Wild bacteria can be modified to produce these substances, but the genomes of wild bacteria have been evolving for over 3.8 billion years and can have all kinds of quirks and tricks hidden in them. A wild bacterium that's been modified to produce human insulin might suddenly switch from swimming freely inside a reaction vessel to forming a biofilm on it's inner surface or packaging itself into an endospore when the PH and temperature drift beyond a certain range, or it might start producing a lethal neurotoxin when a mutation reactivates a pseudogene that's been lurking in it's junk DNA. With a synthetic strain, it can be ensured that if the conditions drift beyond certain tolerances or if a cosmic ray zaps a particular stretch of DNA, the organism will simply die and won't pull a billion-year-old trick out of it's ass.

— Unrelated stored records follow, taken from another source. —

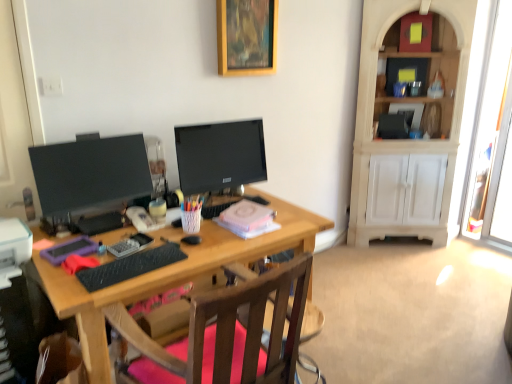
This screenshot has width=512, height=384. Describe the element at coordinates (247, 37) in the screenshot. I see `wooden picture frame at upper center` at that location.

Locate an element on the screen. wooden desk at center is located at coordinates (170, 274).

What do you see at coordinates (69, 250) in the screenshot?
I see `purple matte case at left, which is the 3th stationery in right-to-left order` at bounding box center [69, 250].

Describe the element at coordinates (220, 155) in the screenshot. The width and height of the screenshot is (512, 384). I see `matte black monitor at center, arranged as the 1th television when viewed from the right` at that location.

Describe the element at coordinates (130, 245) in the screenshot. The image size is (512, 384). I see `clear plastic tray at center, the 2th stationery from the right` at that location.

This screenshot has height=384, width=512. In order to click on wooden picture frame at upper center in this screenshot , I will do `click(247, 37)`.

Where is `television on the left of clear plastic tray at center, the 2th stationery from the right`? The height and width of the screenshot is (384, 512). television on the left of clear plastic tray at center, the 2th stationery from the right is located at coordinates (90, 173).

From the image's perspective, would you say matte black monitor at left, the 1th television positioned from the left, is shown under clear plastic tray at center, the 2th stationery viewed from the left?

No, from the image's perspective, matte black monitor at left, the 1th television positioned from the left, is not below clear plastic tray at center, the 2th stationery viewed from the left.

Considering the relative sizes of white woven pen holder at center, the third stationery in the left-to-right sequence, and wooden picture frame at upper center in the image provided, is white woven pen holder at center, the third stationery in the left-to-right sequence, thinner than wooden picture frame at upper center?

If a synthetic strain escaped into the wild, it would most likely die immediately from simple environmental exposure, and if the environment didn't kill it, it would be hopelessly outclassed by native organisms. It would be like creating a blind-deaf-dumb-quadriplegic-retarded-albino human, raising them in a bubble and then dumping them in an unpopulated savannah in sub-Saharan Africa. Synthetic strains would also be crap starting points for bioweapons; it's much easier to take a wild bacterium and make it more deadly than to take a synthetic one and make it even slightly dangerous. Before you even started to add exotoxins, antibiotic resistance and immune-system countermeasures to the organism, you'd have to add basic features such as the ability to survive exposure to oxygen and UV rays, which would be lacking in a cell with a bare-bones synthetic genome.